Added a checker for non-determinism caused by iterating unordered containers like std::unordered_set containing pointer elements.
Following are the assumptions/limitations of this patch:
1. The assumption is that iteration of ordered containers of pointers is not non-deterministic. 2. Currently we only detect std::unordered_set. Detection of unordered_map can be added later. 3. Currently, we also do not check for what happens inside the for loop. Not all iterations may causes non-determinism. For example, counting or summing up the elements should not be non-deterministic.
Code is great, idea's great, so green light on my part, but maybe we should allow some folks who are more knowledgeable on AST matching to have a say in this.
The obvious question, why not implement this in clang-tidy? I have nothing against landing this in the static analyzer, just curious.
Please also add some doc to docs/analyzer/checkers.rst.
Uh-oh, we changed licence not long ago, and your last patch also landed with the incorrect header -- could you please fix them?
// RUN: %clang_analyze_cc1 %s -analyzer-output=text -verify \ // RUN: -analyzer-checker=core,alpha.nondeterminism.PointerIteration
The obvious question, why not implement this in clang-tidy?
Going forward I would like to make these non-determinism checks more precise by reasoning about what happens inside the loop, for example. I am not sure if clang-tidy has support for such deeper reasoning. I thought clang-tidy is more of a pattern matcher?

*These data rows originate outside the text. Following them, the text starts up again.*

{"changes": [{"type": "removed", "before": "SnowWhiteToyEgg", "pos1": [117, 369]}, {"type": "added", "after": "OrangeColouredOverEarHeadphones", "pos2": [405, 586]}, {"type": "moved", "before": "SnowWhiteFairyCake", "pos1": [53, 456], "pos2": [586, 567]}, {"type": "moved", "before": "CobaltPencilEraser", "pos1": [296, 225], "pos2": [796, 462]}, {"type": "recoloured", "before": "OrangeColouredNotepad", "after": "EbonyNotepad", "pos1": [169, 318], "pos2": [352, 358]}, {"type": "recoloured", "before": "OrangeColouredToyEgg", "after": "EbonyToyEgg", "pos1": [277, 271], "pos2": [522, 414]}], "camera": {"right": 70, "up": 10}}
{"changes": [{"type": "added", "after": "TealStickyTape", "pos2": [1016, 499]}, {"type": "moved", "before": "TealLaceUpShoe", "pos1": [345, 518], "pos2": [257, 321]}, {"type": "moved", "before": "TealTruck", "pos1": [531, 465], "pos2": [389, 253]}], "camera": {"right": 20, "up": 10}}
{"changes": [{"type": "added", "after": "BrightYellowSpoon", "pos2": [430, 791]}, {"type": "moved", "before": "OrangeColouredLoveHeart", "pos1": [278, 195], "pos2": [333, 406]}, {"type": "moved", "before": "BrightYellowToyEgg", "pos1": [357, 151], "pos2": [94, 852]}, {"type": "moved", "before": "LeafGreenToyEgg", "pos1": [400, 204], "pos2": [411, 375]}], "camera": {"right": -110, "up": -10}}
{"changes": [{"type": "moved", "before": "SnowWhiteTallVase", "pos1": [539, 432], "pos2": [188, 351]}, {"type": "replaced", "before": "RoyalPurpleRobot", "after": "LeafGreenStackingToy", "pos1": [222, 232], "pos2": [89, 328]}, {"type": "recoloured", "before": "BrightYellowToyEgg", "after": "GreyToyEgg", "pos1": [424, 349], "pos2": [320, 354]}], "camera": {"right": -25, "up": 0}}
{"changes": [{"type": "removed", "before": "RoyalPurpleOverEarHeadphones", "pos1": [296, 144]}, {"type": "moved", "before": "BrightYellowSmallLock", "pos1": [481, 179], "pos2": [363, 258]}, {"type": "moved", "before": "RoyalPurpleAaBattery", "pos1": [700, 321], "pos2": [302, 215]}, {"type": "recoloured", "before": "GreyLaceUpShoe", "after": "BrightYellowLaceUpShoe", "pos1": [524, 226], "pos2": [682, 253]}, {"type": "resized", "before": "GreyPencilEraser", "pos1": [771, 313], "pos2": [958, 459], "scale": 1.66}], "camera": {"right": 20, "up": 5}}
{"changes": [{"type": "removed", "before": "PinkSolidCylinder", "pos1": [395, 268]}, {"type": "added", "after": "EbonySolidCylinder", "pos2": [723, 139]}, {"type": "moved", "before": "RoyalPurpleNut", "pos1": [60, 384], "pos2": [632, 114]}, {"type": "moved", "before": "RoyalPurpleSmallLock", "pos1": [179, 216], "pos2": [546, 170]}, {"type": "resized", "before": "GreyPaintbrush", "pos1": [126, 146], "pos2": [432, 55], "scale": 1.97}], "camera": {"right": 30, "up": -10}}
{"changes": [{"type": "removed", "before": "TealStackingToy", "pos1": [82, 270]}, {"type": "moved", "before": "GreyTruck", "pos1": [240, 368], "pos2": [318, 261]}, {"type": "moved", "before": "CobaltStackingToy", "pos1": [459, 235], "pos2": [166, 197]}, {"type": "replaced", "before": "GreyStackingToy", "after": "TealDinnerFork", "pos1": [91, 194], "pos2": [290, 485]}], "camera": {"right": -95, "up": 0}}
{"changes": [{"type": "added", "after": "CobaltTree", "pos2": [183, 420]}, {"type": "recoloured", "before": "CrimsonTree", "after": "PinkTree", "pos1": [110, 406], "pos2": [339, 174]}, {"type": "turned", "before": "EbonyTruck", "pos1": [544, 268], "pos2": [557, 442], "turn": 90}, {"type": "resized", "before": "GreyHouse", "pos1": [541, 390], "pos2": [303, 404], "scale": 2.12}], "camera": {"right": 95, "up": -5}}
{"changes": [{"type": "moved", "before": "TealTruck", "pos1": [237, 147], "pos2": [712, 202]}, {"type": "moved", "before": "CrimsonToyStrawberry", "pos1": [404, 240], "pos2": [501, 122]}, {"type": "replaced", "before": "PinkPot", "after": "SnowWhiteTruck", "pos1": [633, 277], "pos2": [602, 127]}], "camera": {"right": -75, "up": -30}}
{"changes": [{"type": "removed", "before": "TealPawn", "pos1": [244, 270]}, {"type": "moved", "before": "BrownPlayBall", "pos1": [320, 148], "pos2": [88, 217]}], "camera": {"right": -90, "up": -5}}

Also, what is the difference between these two: https://clang.llvm.org/docs/analyzer/checkers.html, https://clang-analyzer.llvm.org/available_checks.html. It seems they document similar stuff. Should we add the doc for each new checker in both of these?
Could you please add a commit that changes the top of the file on your previous commit? Feel free to do that without review (I can't commit it myself atm).
Umm, yea, we're in the middle of moving from the HTML format to the new sphinx format, so I think it's fine to ignore the latter, and only extend docs/analyzer/checkers.rst. Since the moving is a lot of manual labor, we haven't gotten around getting rid of it entirely just yet. But of course, it's welcome to have that maintained for the time being too!
Yup, I'm sold on that.
I was trying to write another checker for hashing of pointers. Basically, I wanted to match all instances where the keys of std::map are pointers. Writing an AST matcher for std::map is straightforward. However, I am not sure how to check for pointer keys after matching std::map.
The following matches std::map<K, V>. But I need to match std::map<int *, V>. So I was thinking something on the lines of templateArgument(hasType(pointerType())).
auto ContainersM = anyOf( hasName("std::map"), hasName("std::unordered_map") ); auto HashContainerM = varDecl(hasType(cxxRecordDecl(ContainersM)))
Could you please explain which type of non-determinism we are addressing here? If our issue is that iteration order is not consistent across runs, then an unordered set of integers seems just as non-deterministic as an unordered set of pointers. On the other hand, if our issue is that pointer values vary between runs, then an ordered set of pointers seems just as non-deterministic as an unordered set of pointers. Are unordered sets of pointers distinguished because they lie in the intersection of these categories and thus avoid the most false positive cases? If so, for someone debugging non-deterministic behavior in their code, would it be useful to add a strict option that shows other cases too? If not, maybe we could document our reasons somewhere.
Yes, the reason we limit the checks only to unordered containers is to reduce the false positive rate. Although, as you rightly pointed out that ordered sets of pointers are as non-deterministic as unordered ones. Once our checks have the capability to detect what happens inside the loop maybe we can add ordered sets too. I will add this to the TODO. Thanks.
What if you store pointers to the elements of an array? In that case, it should be deterministic.
----------- |1|2|3|5|6| ----------- ^ ^ p q
In the above example, pointer p's memory address will always be less then q's, so in an ordered set, iterating over them would be deterministic. When hashing algorithms come into the picture, than it wouldn't be :^)